Quaranta a trenta

Gesti bianchi. Ci si rilassa guardando il torneo di Wimbledon in Tv. Il tennis è uno sport nervoso, visto da bordocampo è adrenalina pura, uno scontro fisico fra atleti che usano la racchetta come una mazza, con quella pallina sparata alla velocità del missile, che ti mette l’ansia.

In Tv no, tutto è attutito e l’unico fastidio è determinato dalla macchia di erba secca tendente al terrigno che si forma dopo dieci giorni di partite e rompe l’armonia verde del centrale di Wimbledon. Quaranta a trenta.

Poco prima che arrivi il sonno torna alla mente un dettaglio: 40 anni fa (le rievocazioni sono il post-it della memoria) qui vinse un atleta nero. Il primo e l’unico nero, Arthur Ashe. Giocava a tennis con la grazia di Riccardo Muti quando dirige Wagner (la morte di Tristano e Isotta) ed era un signore. Era, perché ci ha lasciato nel 1993 dopo avere contratto l’Aids con una trasfusione.

Battè in finale Jimmy Connors, il numero uno dei bombardieri, in una partita epica: da una parte Hulk, dall’altra Nureyev. I due si detestavano. Connors aveva da poco querelato Ashe che lo aveva criticato per aver preferito un’esibizione a suon di dollari alla convocazione in nazionale per la coppa Davis.

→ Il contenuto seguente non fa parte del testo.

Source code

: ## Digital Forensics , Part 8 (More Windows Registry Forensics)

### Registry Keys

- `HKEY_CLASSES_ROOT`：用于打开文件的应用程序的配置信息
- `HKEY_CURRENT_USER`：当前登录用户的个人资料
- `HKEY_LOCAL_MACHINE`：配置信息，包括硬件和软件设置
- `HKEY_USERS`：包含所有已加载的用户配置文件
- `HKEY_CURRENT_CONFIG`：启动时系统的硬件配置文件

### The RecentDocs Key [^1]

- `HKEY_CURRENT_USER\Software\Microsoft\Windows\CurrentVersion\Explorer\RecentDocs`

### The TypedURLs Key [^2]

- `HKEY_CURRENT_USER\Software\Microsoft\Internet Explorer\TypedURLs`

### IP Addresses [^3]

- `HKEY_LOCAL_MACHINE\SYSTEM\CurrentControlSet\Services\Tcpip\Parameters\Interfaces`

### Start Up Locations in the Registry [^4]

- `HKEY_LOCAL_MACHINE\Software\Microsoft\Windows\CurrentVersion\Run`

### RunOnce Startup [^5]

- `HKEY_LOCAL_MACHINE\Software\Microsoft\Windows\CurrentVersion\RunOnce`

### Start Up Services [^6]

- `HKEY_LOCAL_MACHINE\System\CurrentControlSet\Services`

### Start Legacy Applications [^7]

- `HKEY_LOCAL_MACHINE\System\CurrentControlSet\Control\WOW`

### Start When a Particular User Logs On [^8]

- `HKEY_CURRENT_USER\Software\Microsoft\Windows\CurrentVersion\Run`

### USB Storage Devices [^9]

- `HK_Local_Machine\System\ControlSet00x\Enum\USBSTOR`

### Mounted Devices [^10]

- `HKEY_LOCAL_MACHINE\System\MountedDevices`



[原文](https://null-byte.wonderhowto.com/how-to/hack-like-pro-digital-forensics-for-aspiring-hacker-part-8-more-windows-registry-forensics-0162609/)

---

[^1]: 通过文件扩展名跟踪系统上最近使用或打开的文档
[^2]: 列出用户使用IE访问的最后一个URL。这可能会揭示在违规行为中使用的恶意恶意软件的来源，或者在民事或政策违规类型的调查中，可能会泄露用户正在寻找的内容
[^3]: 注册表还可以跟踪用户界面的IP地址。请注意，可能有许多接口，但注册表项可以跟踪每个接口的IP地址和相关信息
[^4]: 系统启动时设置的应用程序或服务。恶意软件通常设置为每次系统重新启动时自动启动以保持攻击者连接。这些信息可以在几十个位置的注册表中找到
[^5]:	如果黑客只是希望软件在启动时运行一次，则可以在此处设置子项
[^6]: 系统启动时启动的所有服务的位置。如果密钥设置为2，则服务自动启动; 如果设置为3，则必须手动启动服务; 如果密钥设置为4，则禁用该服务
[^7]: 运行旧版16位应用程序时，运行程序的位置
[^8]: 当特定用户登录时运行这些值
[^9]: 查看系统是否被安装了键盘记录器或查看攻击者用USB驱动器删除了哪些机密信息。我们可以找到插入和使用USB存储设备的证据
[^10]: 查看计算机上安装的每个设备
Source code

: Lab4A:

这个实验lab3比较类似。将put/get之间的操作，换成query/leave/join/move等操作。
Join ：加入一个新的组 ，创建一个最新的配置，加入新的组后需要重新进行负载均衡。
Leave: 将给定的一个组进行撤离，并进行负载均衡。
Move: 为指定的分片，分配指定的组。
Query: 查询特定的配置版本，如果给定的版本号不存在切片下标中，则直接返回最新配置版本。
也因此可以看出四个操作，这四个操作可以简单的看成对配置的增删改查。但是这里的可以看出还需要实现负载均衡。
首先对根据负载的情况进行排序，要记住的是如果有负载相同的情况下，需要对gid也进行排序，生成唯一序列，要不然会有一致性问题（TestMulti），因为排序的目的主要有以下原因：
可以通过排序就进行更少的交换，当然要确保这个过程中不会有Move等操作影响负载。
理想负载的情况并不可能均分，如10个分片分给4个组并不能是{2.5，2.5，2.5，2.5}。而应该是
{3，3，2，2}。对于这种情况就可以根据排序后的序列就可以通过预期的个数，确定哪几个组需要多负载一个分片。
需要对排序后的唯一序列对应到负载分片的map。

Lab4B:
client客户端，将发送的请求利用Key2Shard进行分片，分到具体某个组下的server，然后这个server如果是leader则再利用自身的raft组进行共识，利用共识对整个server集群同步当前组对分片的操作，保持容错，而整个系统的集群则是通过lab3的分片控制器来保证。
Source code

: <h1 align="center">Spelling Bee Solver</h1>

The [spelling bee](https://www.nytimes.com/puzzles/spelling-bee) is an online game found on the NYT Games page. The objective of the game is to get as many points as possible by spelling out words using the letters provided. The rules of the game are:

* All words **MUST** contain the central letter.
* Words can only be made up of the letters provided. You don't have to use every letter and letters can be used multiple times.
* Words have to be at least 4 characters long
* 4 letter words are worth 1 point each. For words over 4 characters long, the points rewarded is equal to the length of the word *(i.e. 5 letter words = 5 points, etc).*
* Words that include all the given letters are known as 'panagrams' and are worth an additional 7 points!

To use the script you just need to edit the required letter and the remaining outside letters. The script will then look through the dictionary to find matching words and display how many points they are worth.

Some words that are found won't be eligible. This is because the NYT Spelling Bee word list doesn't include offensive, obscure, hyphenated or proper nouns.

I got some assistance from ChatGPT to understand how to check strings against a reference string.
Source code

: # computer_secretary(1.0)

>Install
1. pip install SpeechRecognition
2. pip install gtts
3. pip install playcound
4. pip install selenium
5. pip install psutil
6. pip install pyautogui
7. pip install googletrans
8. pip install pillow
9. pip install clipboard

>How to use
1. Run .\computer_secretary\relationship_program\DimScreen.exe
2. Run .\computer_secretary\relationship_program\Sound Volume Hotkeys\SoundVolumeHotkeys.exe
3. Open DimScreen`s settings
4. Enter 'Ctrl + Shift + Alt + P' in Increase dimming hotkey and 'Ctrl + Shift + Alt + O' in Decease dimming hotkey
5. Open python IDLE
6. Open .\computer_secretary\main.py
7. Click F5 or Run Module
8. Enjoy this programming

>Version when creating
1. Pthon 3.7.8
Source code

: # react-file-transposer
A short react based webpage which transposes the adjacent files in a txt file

Lo scrittore John McPhee, che scrisse la cronaca del match per il New York Times, concluse l’articolo così: «Ashe ha vinto per manifesta superiorità... culturale». Qualche giorno dopo Connors ritirò la querela e lo ringraziò per la lezione gratis. Con quella palla di capelli afro in testa era davvero unico, Arthur Ashe. Poco prima di morire disse: «Non mi sono mai chiesto perché mi sia toccato l’Aids come non mi sono mai chiesto perché mi sia toccato vincere a Wimbledon: ho pensato che fosse la volontà di Dio». Campioni per sempre.